No naturalist who is also atheist has any justified true belief in either kind of revelation of the supernatural. The naturalist who believes in 'natural' revelation is not an atheist. The person who believes in 'revealed' revelations is not a naturalist." "Natural" revelations are not revelations of metaphysical naturalism and have nothing to do with "intuition" as defined above.


You continued in your response to me: "Well, obviously the naturalist wouldn’t see the natural order as revelation about God. The phrase ‘revelation’ can still be rehabilitated, though, because if one wants to get to the bottom of just what reality is all about, than they are going to have to rely on more than just introspection. They’ll have to open their eyes and let the universe around them ‘tell’ them about itself. You cannot deduce the law of gravity. For that you must drop an object and allow it to ‘reveal’ its speed as it rushes to the earth."
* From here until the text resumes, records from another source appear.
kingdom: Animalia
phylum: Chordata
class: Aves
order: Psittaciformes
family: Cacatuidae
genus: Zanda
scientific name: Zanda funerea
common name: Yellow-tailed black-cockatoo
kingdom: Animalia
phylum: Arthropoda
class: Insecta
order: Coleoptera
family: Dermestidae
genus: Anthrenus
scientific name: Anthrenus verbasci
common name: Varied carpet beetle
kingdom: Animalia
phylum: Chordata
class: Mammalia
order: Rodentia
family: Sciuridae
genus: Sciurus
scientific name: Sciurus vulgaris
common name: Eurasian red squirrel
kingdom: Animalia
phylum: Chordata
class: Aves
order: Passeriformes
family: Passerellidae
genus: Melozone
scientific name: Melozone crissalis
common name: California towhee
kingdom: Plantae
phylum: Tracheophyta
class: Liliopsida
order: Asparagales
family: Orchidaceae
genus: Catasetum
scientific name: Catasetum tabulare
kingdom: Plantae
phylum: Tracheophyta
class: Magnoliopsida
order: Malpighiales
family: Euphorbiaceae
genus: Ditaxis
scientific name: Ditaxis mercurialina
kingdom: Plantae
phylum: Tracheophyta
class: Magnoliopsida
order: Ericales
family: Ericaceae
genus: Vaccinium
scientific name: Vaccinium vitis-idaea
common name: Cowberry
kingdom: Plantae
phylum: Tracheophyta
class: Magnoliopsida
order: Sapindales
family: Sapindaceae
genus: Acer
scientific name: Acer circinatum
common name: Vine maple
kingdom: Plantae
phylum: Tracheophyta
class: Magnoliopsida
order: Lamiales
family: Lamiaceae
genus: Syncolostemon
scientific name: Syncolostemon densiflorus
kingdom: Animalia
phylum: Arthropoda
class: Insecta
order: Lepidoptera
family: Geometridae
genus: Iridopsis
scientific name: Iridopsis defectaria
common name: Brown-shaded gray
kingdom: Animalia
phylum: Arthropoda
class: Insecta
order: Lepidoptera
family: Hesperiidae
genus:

And that, my friend, is exactly what "intuition" is when it is left devoid of any supernatural origins and overtones. Rune's Dictionary of Philosophy is not interested in determining where such "intuitions" come from. That is for science to decide, after which philosophers and theologians may argue what it means, and whether or not the epistemic roots of the investigation contained strict scientific integrity.

You also said, "Atheists may not be looking for evidence of revelation but my contention is that they ought to be, and that they ought to do so without prejudging the issue, because that would be circular reasoning." You base this on your premise that we must let the universe tell us about itself. In the sense that men "intuit" the information the universe provides us, I totally agree. We cannot see without looking.


And if some men intuit the supernatural in their seeing, it does not speak to what the universe is trying to tell us; it speaks only to the principles of epistemology and the accepted metaphysics of the one who says he sees.


Thank you, Anthony "sntjohnny" Horvath, for the "back-and-forth" nature of our discussion. This is what human discussion is supposed to be. You, and I, and our readers, know that there are those out there in the world who could not have a dialectic such at we are having.


sntjohnny and I have agreed to keep this discussion going until we reach what each of us considers a good ending. It may happen every 10 days to two week, more or less, give or take, as we see fit. I will always be certain to link the threads together for you, as he did at the top of his piece.